Да и сам писатель оставил прямые свидетельства о причастности М. Штеффин к ходу своих литературнотеоретических разработок конца 30-х годов.

«Письма о реализме» я как раз тебе посылаю, — откликается он, отвечая, по-видимому, настойчиво подталкивающему его к этим занятиям адресату. — Ты мучительница, дорогая Грета» (28 декабря 1936 г.).


Уже приходилось говорить, что «эстетика правды» в немалой степени была иным преломлением и выражением «этики действий». То есть тех норм поведения, которые писатель утверждал своим творчеством и которые в ряде моментов с особой автобиографической отчетливостью воплотил в пьесе «Жизнь Галилея».

Это были также и те нравственные правила, по которым он строил отношения с окружающим миром, по которым стремился жить. Распространялось это прежде всего, конечно, на среду близких людей, с кем он повседневно общался, с кем работал.

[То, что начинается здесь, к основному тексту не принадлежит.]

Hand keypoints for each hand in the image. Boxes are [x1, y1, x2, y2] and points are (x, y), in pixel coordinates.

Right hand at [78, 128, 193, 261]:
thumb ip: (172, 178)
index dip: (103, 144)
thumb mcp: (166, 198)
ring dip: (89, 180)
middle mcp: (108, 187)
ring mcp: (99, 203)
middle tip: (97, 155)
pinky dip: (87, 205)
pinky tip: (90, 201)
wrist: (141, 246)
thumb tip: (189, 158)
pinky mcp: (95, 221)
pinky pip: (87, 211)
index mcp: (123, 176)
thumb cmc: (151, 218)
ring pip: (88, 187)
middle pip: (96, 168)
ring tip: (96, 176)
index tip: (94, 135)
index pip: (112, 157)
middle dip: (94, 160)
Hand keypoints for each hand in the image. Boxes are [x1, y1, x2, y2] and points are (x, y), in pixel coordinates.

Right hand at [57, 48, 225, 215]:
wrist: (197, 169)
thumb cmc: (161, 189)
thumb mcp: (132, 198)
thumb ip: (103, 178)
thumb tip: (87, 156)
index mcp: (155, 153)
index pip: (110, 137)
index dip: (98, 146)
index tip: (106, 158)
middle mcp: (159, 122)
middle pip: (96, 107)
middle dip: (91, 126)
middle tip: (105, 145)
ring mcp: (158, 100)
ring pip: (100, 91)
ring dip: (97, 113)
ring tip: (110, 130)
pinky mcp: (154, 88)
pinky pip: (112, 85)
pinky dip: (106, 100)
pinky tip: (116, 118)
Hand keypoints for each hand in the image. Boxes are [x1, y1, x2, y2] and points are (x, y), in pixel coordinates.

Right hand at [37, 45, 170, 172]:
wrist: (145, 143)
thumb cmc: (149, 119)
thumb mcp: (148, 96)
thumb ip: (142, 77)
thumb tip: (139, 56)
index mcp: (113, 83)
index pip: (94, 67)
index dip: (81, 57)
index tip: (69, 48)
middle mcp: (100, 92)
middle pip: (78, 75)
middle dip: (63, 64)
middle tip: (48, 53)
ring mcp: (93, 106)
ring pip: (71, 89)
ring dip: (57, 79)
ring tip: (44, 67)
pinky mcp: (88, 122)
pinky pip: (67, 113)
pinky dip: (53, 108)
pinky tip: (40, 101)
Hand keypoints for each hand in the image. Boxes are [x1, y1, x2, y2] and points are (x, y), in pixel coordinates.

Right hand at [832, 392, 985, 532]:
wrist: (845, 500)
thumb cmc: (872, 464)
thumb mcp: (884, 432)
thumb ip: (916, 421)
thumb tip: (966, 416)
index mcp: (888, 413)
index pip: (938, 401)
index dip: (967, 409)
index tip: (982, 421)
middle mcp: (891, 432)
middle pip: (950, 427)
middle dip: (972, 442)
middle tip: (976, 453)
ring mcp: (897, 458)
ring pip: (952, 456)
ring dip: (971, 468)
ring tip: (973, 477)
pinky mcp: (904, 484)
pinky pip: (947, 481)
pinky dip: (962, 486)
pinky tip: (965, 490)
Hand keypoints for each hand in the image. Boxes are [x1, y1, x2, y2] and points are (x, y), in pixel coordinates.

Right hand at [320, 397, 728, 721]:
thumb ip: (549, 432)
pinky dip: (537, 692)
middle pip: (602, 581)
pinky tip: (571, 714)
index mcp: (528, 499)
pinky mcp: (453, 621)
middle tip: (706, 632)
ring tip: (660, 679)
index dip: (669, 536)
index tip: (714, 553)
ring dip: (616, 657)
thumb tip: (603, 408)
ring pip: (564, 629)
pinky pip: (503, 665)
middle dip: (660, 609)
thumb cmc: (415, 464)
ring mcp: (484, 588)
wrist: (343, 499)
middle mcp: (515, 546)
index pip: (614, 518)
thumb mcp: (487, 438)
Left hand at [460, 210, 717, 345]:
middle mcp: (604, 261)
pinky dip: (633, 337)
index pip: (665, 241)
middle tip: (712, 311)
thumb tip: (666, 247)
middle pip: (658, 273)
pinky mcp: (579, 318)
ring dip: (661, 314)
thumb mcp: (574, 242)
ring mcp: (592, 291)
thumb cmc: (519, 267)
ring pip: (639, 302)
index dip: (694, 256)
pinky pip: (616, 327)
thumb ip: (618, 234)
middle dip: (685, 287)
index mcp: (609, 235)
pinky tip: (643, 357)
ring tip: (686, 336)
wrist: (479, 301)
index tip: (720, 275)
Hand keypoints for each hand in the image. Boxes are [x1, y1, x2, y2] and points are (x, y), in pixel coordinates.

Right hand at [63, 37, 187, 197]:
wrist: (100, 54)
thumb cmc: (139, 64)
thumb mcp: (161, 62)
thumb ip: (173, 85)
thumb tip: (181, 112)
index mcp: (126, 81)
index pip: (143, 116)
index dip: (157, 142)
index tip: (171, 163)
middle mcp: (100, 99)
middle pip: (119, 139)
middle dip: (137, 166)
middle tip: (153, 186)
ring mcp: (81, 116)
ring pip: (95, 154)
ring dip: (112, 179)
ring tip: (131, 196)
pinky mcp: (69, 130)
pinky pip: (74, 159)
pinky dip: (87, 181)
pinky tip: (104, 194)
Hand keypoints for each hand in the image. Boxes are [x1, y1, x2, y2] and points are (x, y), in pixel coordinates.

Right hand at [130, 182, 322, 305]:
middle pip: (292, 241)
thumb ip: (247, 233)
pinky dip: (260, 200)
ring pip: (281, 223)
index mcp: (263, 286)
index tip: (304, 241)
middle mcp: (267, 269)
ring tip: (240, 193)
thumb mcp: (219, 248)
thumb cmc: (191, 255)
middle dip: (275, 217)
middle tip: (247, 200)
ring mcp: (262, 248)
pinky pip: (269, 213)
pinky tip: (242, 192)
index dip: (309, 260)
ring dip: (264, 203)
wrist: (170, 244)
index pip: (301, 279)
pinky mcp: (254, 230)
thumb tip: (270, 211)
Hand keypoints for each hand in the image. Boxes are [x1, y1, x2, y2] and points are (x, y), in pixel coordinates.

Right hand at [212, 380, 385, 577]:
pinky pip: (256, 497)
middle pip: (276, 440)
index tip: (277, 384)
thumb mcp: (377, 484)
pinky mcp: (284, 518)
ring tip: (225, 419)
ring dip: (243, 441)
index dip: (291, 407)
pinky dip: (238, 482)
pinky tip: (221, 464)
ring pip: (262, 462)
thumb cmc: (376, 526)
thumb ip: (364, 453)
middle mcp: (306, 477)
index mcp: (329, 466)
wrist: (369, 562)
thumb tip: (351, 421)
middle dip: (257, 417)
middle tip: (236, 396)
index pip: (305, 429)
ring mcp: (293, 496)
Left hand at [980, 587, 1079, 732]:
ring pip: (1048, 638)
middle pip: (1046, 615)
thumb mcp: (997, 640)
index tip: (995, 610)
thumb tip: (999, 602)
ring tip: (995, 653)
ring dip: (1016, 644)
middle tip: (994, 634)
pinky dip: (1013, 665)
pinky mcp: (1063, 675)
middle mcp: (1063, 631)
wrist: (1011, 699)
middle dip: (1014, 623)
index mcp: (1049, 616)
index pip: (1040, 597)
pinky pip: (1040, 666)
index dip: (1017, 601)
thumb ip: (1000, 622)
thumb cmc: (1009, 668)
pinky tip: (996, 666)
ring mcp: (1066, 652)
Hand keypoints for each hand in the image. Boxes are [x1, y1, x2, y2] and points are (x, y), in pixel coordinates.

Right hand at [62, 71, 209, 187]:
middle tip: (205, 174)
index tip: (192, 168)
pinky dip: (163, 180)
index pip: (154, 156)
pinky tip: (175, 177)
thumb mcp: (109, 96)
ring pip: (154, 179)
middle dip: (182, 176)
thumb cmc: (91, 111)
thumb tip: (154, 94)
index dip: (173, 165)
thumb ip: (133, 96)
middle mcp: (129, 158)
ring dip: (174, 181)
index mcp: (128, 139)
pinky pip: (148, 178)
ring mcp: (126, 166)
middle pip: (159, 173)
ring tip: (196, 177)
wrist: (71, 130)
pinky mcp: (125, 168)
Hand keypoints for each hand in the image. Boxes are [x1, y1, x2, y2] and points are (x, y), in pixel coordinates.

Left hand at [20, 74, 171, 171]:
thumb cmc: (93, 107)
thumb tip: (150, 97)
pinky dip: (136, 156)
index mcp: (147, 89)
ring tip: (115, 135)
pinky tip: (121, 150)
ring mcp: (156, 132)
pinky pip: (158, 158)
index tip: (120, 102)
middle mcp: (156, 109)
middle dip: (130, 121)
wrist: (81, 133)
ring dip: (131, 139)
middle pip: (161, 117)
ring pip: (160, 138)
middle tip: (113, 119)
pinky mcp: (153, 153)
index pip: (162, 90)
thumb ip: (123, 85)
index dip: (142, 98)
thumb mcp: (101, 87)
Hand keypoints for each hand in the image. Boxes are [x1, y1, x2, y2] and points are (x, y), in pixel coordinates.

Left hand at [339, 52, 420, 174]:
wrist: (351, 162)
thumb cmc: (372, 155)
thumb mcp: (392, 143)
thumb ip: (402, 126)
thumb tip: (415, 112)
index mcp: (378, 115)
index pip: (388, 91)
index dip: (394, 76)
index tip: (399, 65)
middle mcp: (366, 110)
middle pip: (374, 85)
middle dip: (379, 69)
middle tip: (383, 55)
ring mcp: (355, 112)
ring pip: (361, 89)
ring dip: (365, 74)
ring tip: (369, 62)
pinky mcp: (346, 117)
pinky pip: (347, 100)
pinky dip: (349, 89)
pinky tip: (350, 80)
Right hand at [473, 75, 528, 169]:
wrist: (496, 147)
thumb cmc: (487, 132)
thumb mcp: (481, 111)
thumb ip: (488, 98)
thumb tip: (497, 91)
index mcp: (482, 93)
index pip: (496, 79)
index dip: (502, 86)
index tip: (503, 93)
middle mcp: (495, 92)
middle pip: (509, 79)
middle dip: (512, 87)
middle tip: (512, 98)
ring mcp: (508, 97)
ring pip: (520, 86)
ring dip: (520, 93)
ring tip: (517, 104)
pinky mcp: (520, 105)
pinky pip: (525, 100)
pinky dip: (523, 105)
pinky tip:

О повседневной этике коллективного сотрудничества, присущей Брехту, Лион Фейхтвангер писал:

«Он много работал коллективно; он находил, что «надо продвигаться широким фронтом». Где бы он ни был, вокруг него собиралось множество последователей, которые безоговорочно верили в него… Брехт отнимал много жизни, он был властен и горд и требовал от своих друзей терпеливого сотрудничества. Но он был лишен всякого высокомерия и бахвальства и щедро воздавал с полнотой сам. Он давал больше, чем требовал. Слово «солидарность» благодаря ему обрело новый смысл».

Безусловно, одним из самых драматических испытаний этой этики, когда-либо выпадавших на долю Брехта, были события последних месяцев перед нападением фашистской Германии на СССР.

Москва — знакомая пристань

Это было в двадцатых числах мая 1941 года. Ближе к вечеру. Маленькая кочевая группа Брехта наслаждалась покоем в затененных шелковыми шторами номерах интуристовской гостиницы «Метрополь».

По верхнему фронтону поставленного с архитектурным замахом серого здания гостиницы нарядной цветной майоликой была навеки запечатлена надпись первых лет Советской власти: «Только диктатура пролетариата освободит человечество от гнета капитала (В. И. Ленин)».

Внизу простерлась одна из самых старых и красивых площадей Москвы. С многоколонным зданием Большого театра по одну руку и зубчатой белокаменной стеной Китай-города — по другую. В обеих половинах площади, разделенной поточной магистралью, зеленели обсаженные с четырех сторон и уютные в самих себе скверики. Скамейки одного из них еще пустовали, дожидаясь вечерних парочек. На другом пятачке, золотясь на солнце, бил фонтан и в песочницах, под присмотром нянюшек и мам, доигрывали свои игры малыши.

Там где-то резвилась и быстро освоившаяся в Москве десятилетняя дочь Брехта Барбара.

В размеренном уличном потоке советской столицы ничто не напоминало о том, что где-то, неудержимо вовлекая все новые народы, уже почти два года идет война, творится разбой.